Aucune de ces particularités n’échappa au baron.

— Sais-tu, Erhard, dit-il tout bas à son piqueur, sais-tu que ce Français a reconnu tout de suite le vieux Moïck pour un limier et pour un de nos meilleurs chiens ?

— Vraiment, monseigneur ? dit Erhard d’un air de doute.

— C’est comme cela, Erhard ; je commence à croire qu’ils savent en France ce que c’est que la chasse.

Puis s’adressant à son majordome, pendant que le marquis se séchait au feu, le baron lui dit :

— Ôte les couverts, Selbitz ; les Français ne sont pas habitués à nos manières allemandes.

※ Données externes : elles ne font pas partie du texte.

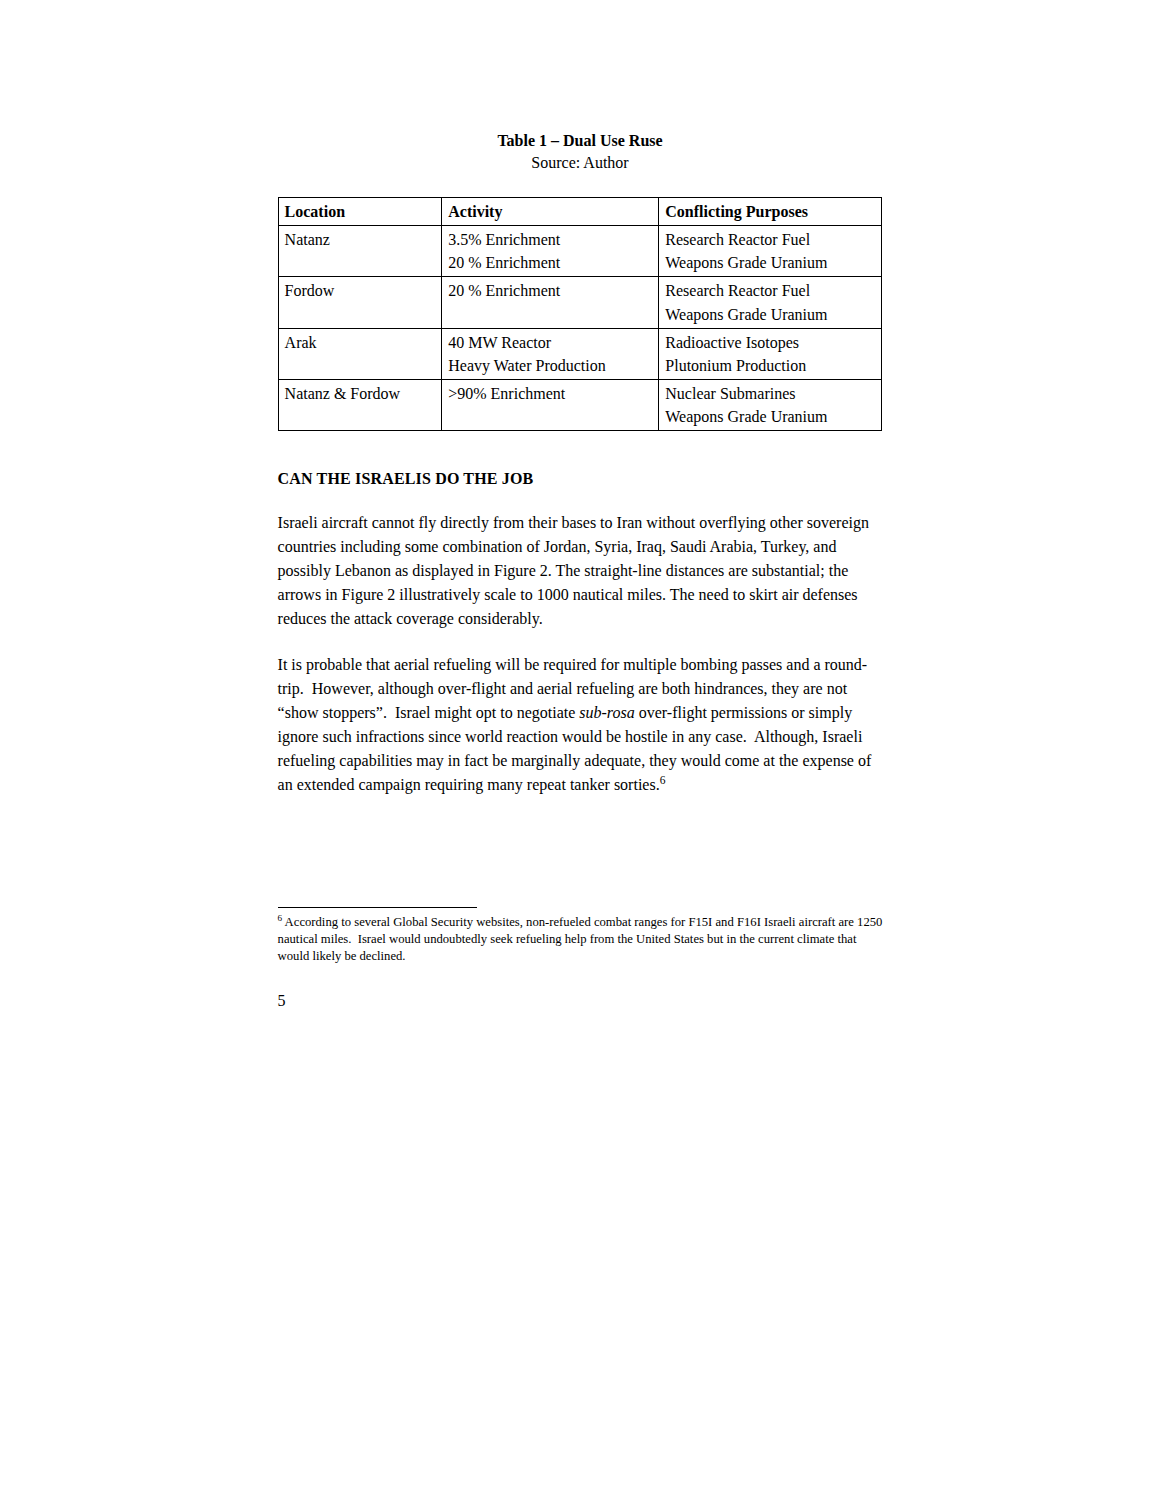Table 1 – Dual Use Ruse
Source: Author
| Location | Activity | Conflicting Purposes |
| --- | --- | --- |
| Natanz | 3.5% Enrichment 20 % Enrichment | Research Reactor Fuel Weapons Grade Uranium |
| Fordow | 20 % Enrichment | Research Reactor Fuel Weapons Grade Uranium |
| Arak | 40 MW Reactor Heavy Water Production | Radioactive Isotopes Plutonium Production |
| Natanz & Fordow | >90% Enrichment | Nuclear Submarines Weapons Grade Uranium |
CAN THE ISRAELIS DO THE JOB
Israeli aircraft cannot fly directly from their bases to Iran without overflying other sovereign countries including some combination of Jordan, Syria, Iraq, Saudi Arabia, Turkey, and possibly Lebanon as displayed in Figure 2. The straight-line distances are substantial; the arrows in Figure 2 illustratively scale to 1000 nautical miles. The need to skirt air defenses reduces the attack coverage considerably.
It is probable that aerial refueling will be required for multiple bombing passes and a round-trip. However, although over-flight and aerial refueling are both hindrances, they are not “show stoppers”. Israel might opt to negotiate sub-rosa over-flight permissions or simply ignore such infractions since world reaction would be hostile in any case. Although, Israeli refueling capabilities may in fact be marginally adequate, they would come at the expense of an extended campaign requiring many repeat tanker sorties.6
6 According to several Global Security websites, non-refueled combat ranges for F15I and F16I Israeli aircraft are 1250 nautical miles. Israel would undoubtedly seek refueling help from the United States but in the current climate that would likely be declined.
5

Selbitz allait exécuter cet ordre à son grand mécontentement et à celui d’Erhard, lorsque Létorière, craignant de se faire deux ennemis auprès du châtelain par une susceptibilité mal entendue, s’écria :

— Ah ça ! baron, vous voulez donc que je demande mon cheval et que je retourne à Vienne sans souper ? Et pourquoi diable faites-vous ôter le couvert de ces braves gens ? Suis-je donc moins bon gentilhomme que vous pour me trouver choqué de vos habitudes domestiques ?


Le marquis de Letorière.

— C’est notre vieille coutume allemande, il est vrai, dit le châtelain, mais je croyais qu’en France…

— Baron, nous sommes ici en Allemagne, chez un des plus dignes représentants de la vieille noblesse de l’empire. La règle de sa maison doit être inviolable ; ainsi donc, mon digne veneur, et il s’adressa à Erhard Trusches ; et vous, mon brave directeur de la famille des tonnes, tonneaux et tonnelets, reprenez vos places avec l’agrément du baron, qui, je l’espère, ne me refusera pas cette grâce.

Sur un signe du châtelain, les deux serviteurs, tout joyeux, replacèrent leurs couverts au bas bout de la table. Le baron montra de la main un siège au marquis, chacun se prépara à attaquer le quartier de daim et l’immense plat de choucroute au lard qui fumait sur la table.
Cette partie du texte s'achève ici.